Arya: Emergency maintenance

1:42PM Apache on this server needs to be updated and restarted urgently. Sites on this server might go offline for up to 5 minutes at a time until maintenance is completed. Apologies for the unavoidable inconvenience.

2:10PM Maintenance has completed successfully

 

 

Advertisements

Emergency maintenance: Arya

UPDATE: The time for maintenance has changed to 17:30 The server will go offline at 17:25


The Hetzner datacentre has informed me that the RAID alarm for the server Arya is currently sounding.

This means that either one of the hard drives has failed and requires replacing, or that something has gone wrong with the RAID configuration.

I have scheduled emergency maintenance for 5PM this afternoon, 25 January 2017.

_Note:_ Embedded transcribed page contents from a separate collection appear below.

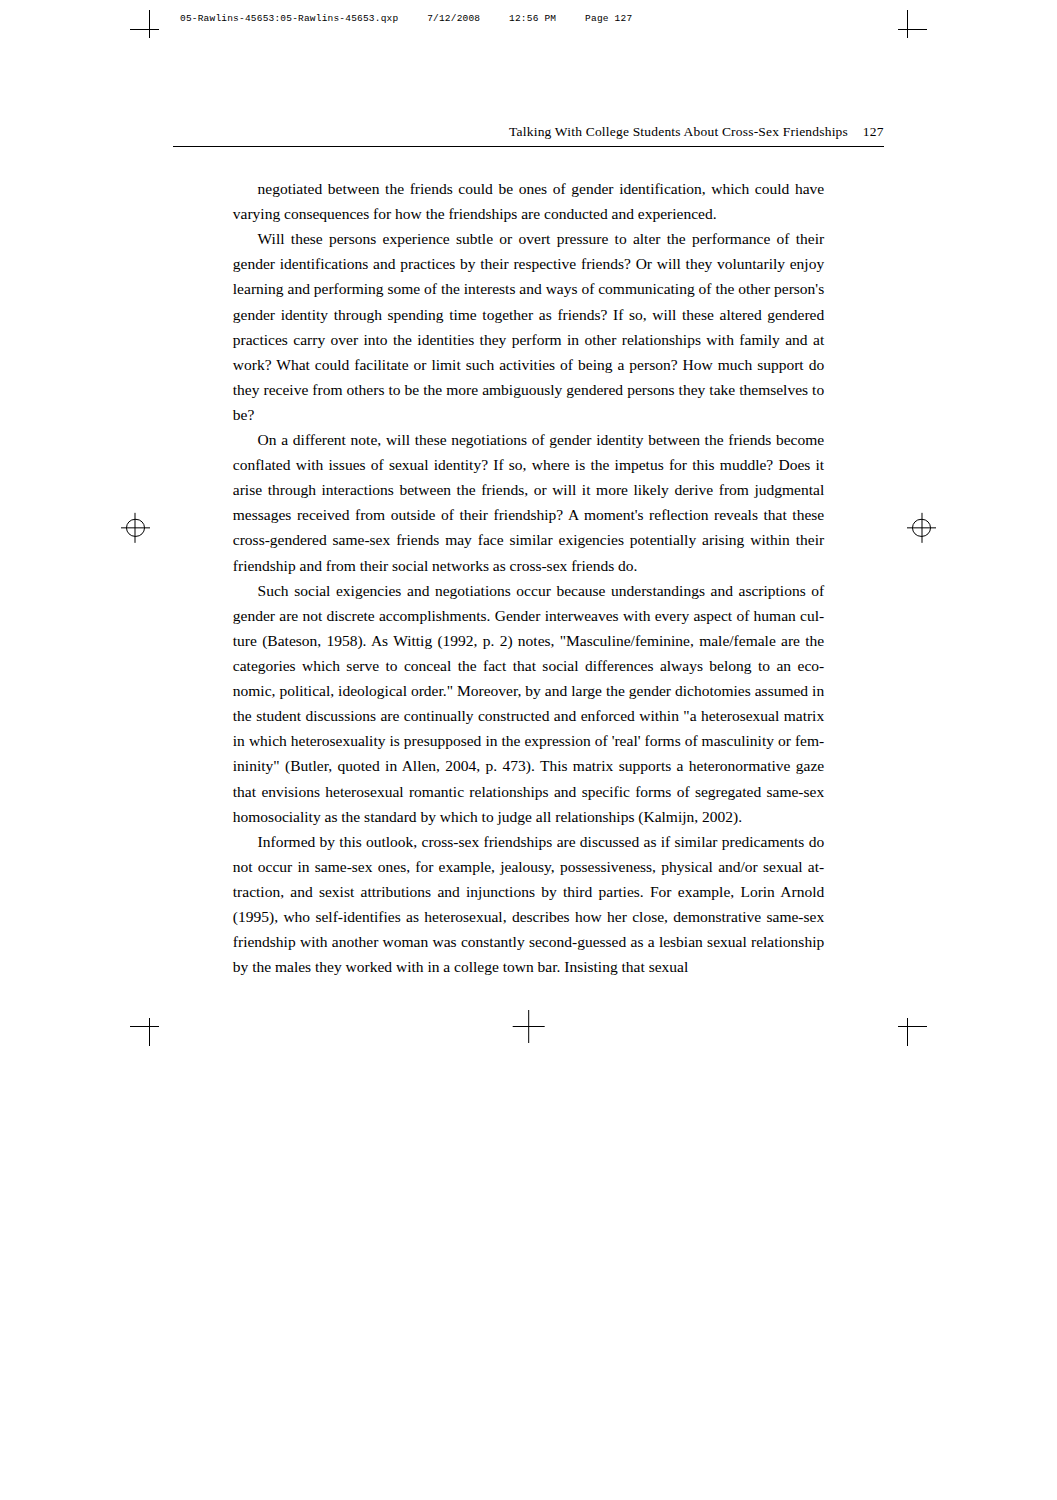05-Rawlins-45653:05-Rawlins-45653.qxp 7/12/2008 12:56 PM Page 127
Talking With College Students About Cross-Sex Friendships127
negotiated between the friends could be ones of gender identification, which could have varying consequences for how the friendships are conducted and experienced.
Will these persons experience subtle or overt pressure to alter the performance of their gender identifications and practices by their respective friends? Or will they voluntarily enjoy learning and performing some of the interests and ways of communicating of the other person's gender identity through spending time together as friends? If so, will these altered gendered practices carry over into the identities they perform in other relationships with family and at work? What could facilitate or limit such activities of being a person? How much support do they receive from others to be the more ambiguously gendered persons they take themselves to be?
On a different note, will these negotiations of gender identity between the friends become conflated with issues of sexual identity? If so, where is the impetus for this muddle? Does it arise through interactions between the friends, or will it more likely derive from judgmental messages received from outside of their friendship? A moment's reflection reveals that these cross-gendered same-sex friends may face similar exigencies potentially arising within their friendship and from their social networks as cross-sex friends do.
Such social exigencies and negotiations occur because understandings and ascriptions of gender are not discrete accomplishments. Gender interweaves with every aspect of human culture (Bateson, 1958). As Wittig (1992, p. 2) notes, "Masculine/feminine, male/female are the categories which serve to conceal the fact that social differences always belong to an economic, political, ideological order." Moreover, by and large the gender dichotomies assumed in the student discussions are continually constructed and enforced within "a heterosexual matrix in which heterosexuality is presupposed in the expression of 'real' forms of masculinity or femininity" (Butler, quoted in Allen, 2004, p. 473). This matrix supports a heteronormative gaze that envisions heterosexual romantic relationships and specific forms of segregated same-sex homosociality as the standard by which to judge all relationships (Kalmijn, 2002).
Informed by this outlook, cross-sex friendships are discussed as if similar predicaments do not occur in same-sex ones, for example, jealousy, possessiveness, physical and/or sexual attraction, and sexist attributions and injunctions by third parties. For example, Lorin Arnold (1995), who self-identifies as heterosexual, describes how her close, demonstrative same-sex friendship with another woman was constantly second-guessed as a lesbian sexual relationship by the males they worked with in a college town bar. Insisting that sexual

The server will go offline at 4:55PM and should be offline for no longer than 40 minutes while the technicians work on it.

I will ensure that a full server backup is made before the server goes offline, to ensure that no data is lost.

Your emails will not be affected in any way as they are hosted on a separate mailserver.

Please accept my sincere apologies for any inconvenience this may cause you.

Arya: Emergency maintenance

10 February 2016

8:00 Arya is back online. Performance will be degraded (sites will be slow) while the RAID rebuilds for the next hour or so.

7:15PM The server is being shut down now.

7:10PM Backup has completed

5:15 Starting a full server backup now

5PM Hetzner has just informed me that the RAID alarm for the server Arya is sounding.
This means that either a hard drive has failed (and requires replacing) or there is something wrong with the RAID configuration.
I have given them the go-ahead to take the server offline to diagnose and fix the problem.
I expect up to 30 minutes of downtime while they do this, for which I apologise.

Emergency maintenance

Tue 11 August 4:40PM Hetzner has informed us that the RAID alarm is currently sounding, and that KEATS needs to be switched off in order to diagnose and fix the problem.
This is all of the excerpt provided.